Regnum

Durch Funde weiß man, dass sich das Bauern-Volk der "Latiner" zwischen den Pontischen Sümpfen und dem Tiber niedergelassen hat und sich irgendwann um 600 v. Chr. mit dem Volk der "Sabiner" zusammenschloss(Livius erzählt dazu die berühmte Geschichte vom "Raub der Sabinerinnen"). Im Norden grenzten sie an das Volk der Etrusker, im Süden an die Griechen an.

Man nimmt an, dass die Etrusker aus Kleinasien in die Gegend des Tibers einwanderten.

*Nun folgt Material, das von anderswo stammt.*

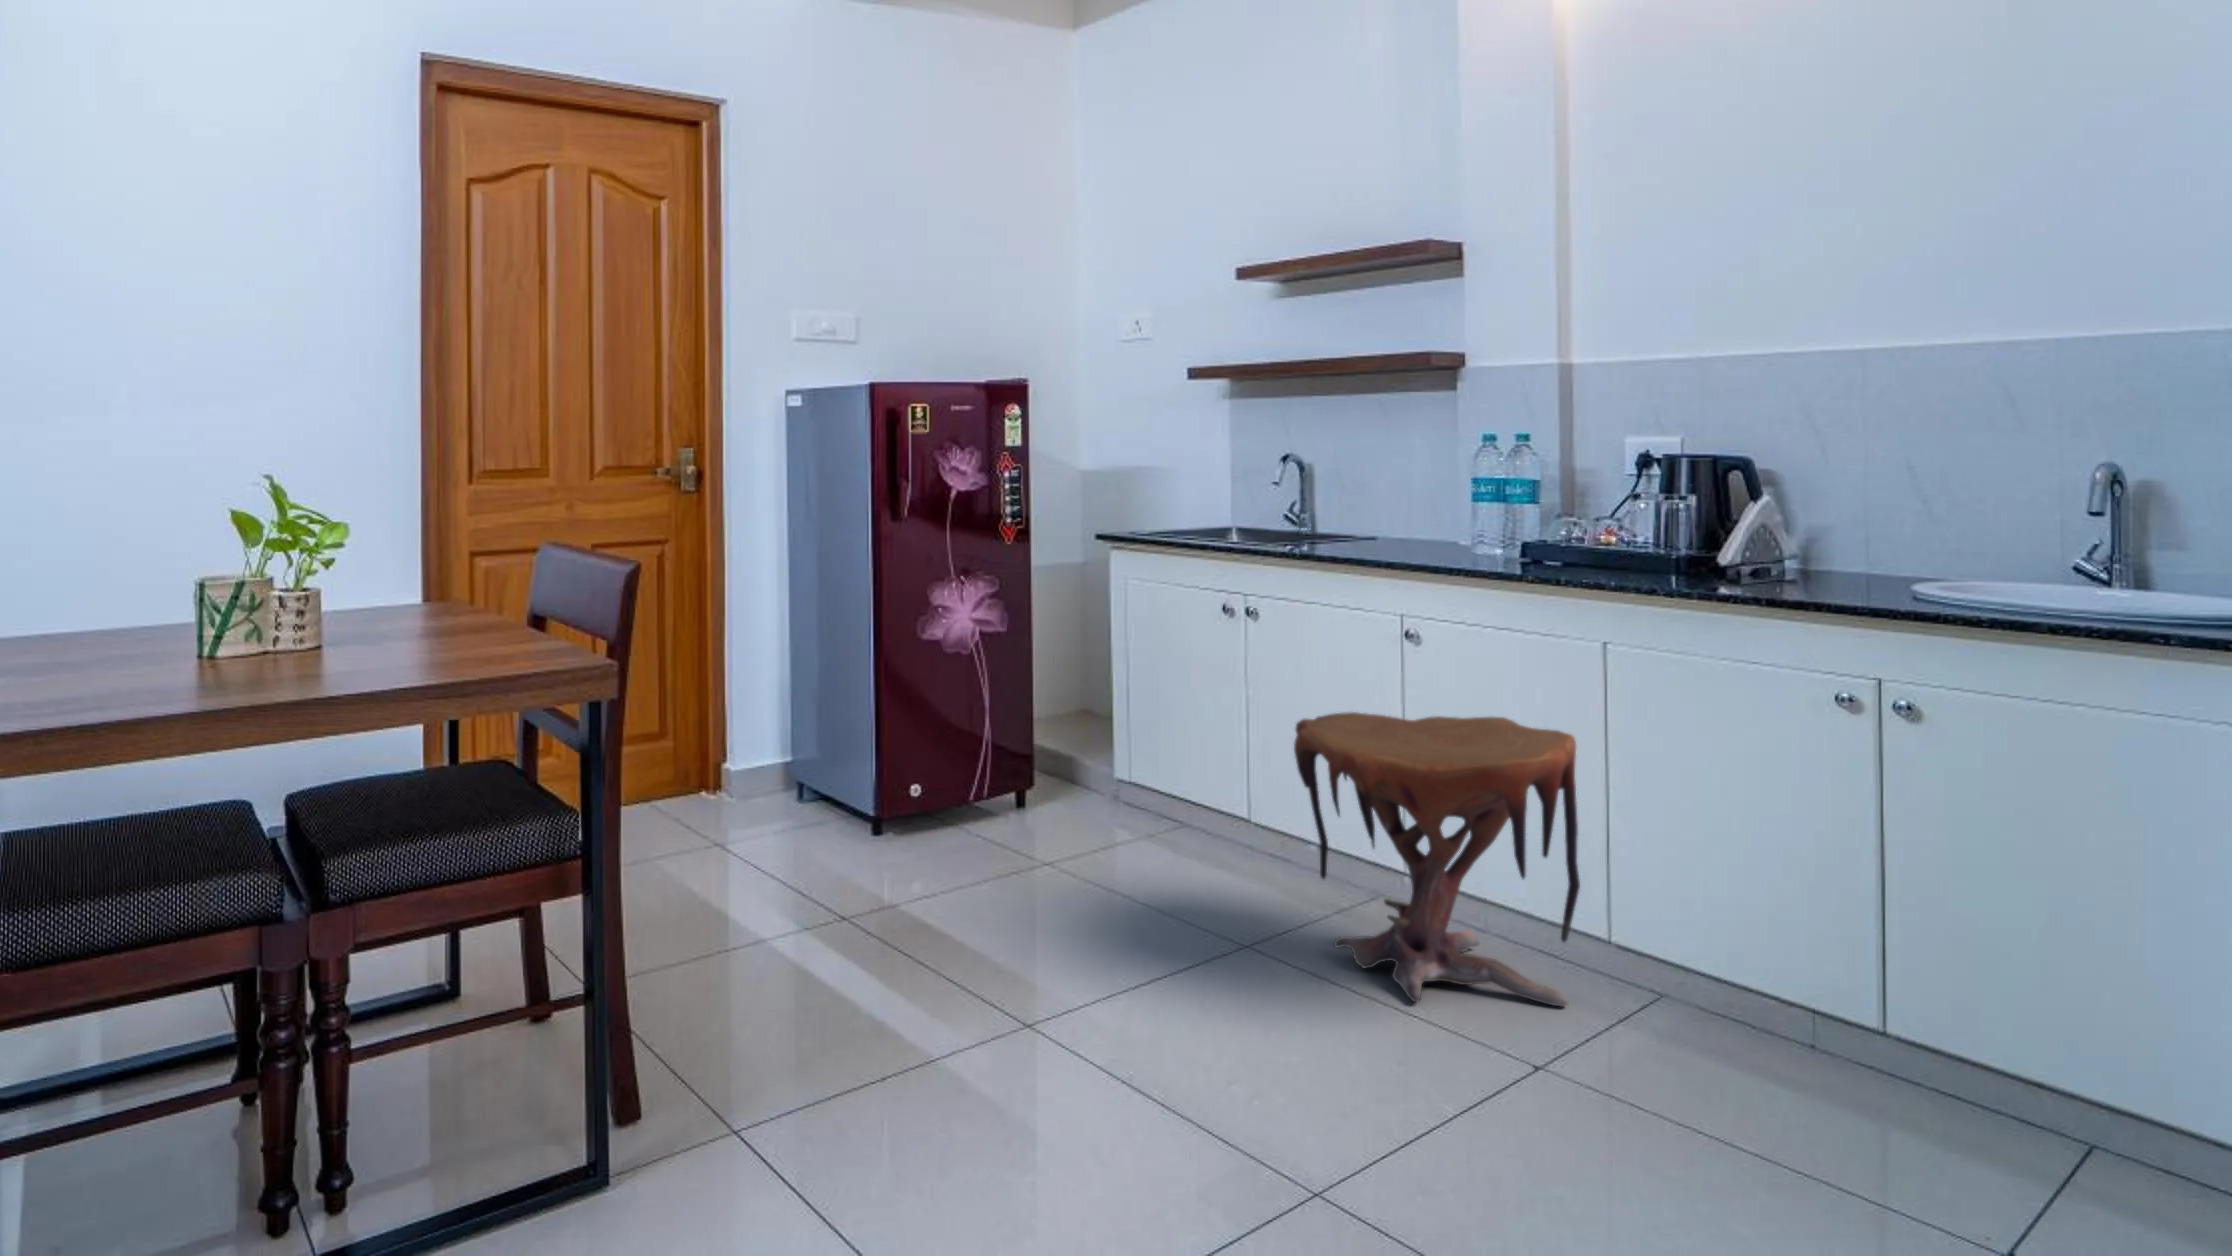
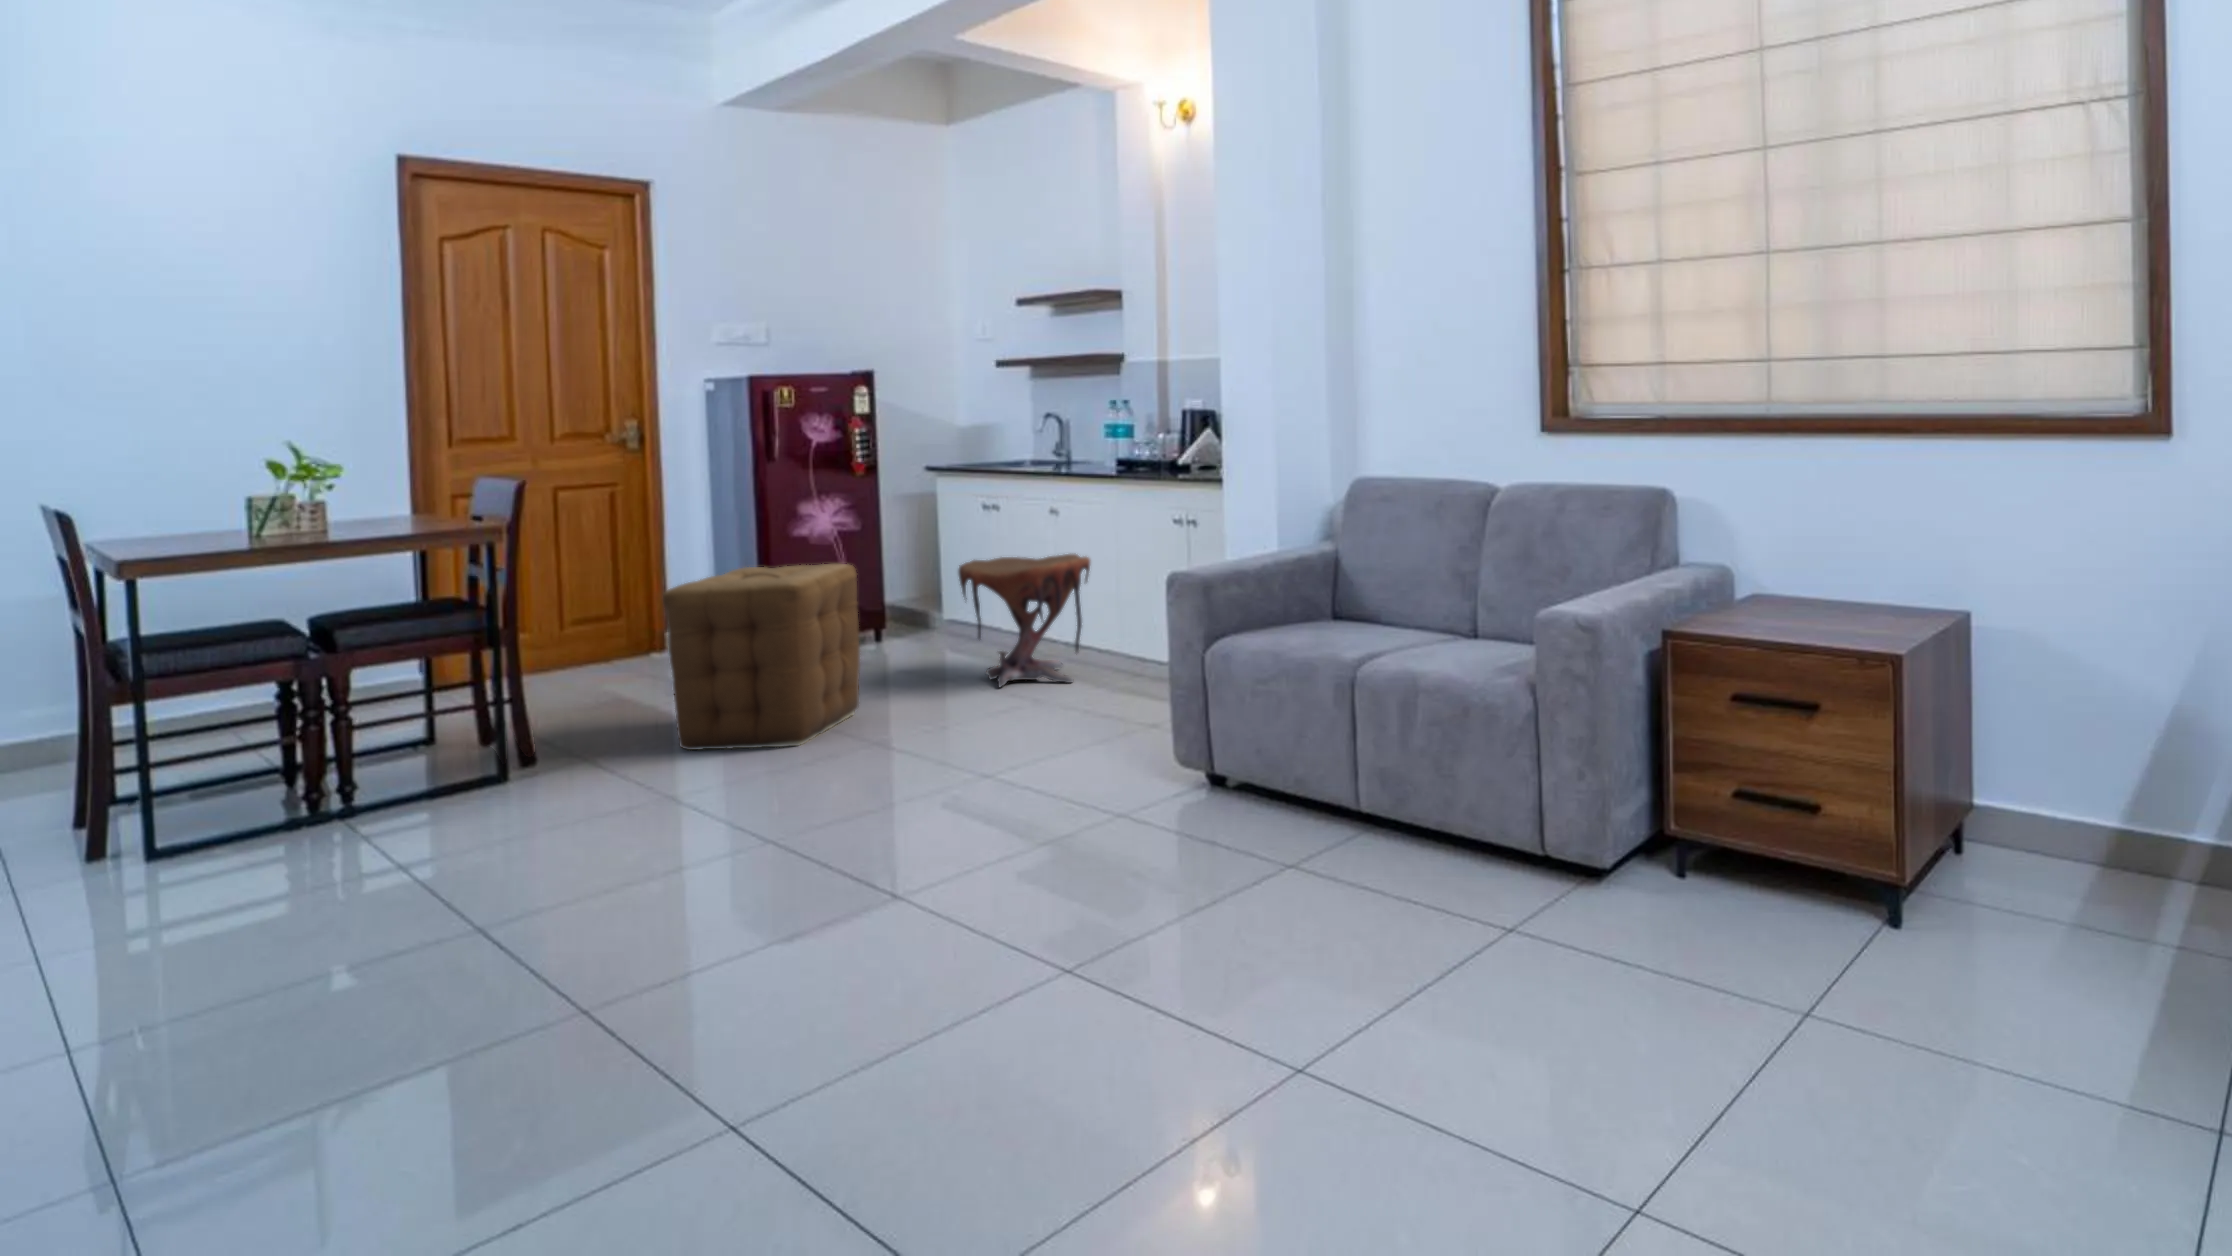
ottoman: none [877,733,1196,1183] -> present [663,564,860,750]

Sie brachten die technischen Errungenschaften der östlichen Hochkulturen (Metallverarbeitung, Schiffbau, Streitwagen, Städtebau und Wassertechnik) mit und waren der ansässigen Bevölkerung weit überlegen, so dass sie bald die Herrschaft übernahmen. Rom wurde von einem König regiert. Der römischen Überlieferung nach in dieser Reihenfolge: Romulus, Numa Pompilius, Tullus Hostilius, Ancus Marcius, Tarquinius Priscus, Servius Tullius und Tarquinius Superbus.

Unter der etruskischen Führung erlebt das ehemaligen Dorf einen wirtschaftlichen und technologischen Aufschwung und vergrößert seine Macht auf das umliegende Gebiet.

Jedoch spitzt sich unter Tarquinius Superbus die politische Lage immer mehr zu, einerseits durch den Konflikt mit den Griechen und dem Verlust der Seeherrschaft, andererseits durch eine Wirtschaftskrise, die viele Jahr andauert. Tarquinius versucht seine Macht durch eine totalitäre "Ein-Mann-Herrschaft" zu halten, wird aber letztendlich von den großen, grundbesitzenden Familien abgesetzt. Damit hatte sich Rom von der etruskischen Herrschaft befreit und beginnt einen eigenen Staat zu gründen, die "res publica" (Wörtlich: "Die öffentliche Angelegenheit", gemeint ist "Staat", unübersetzbar.)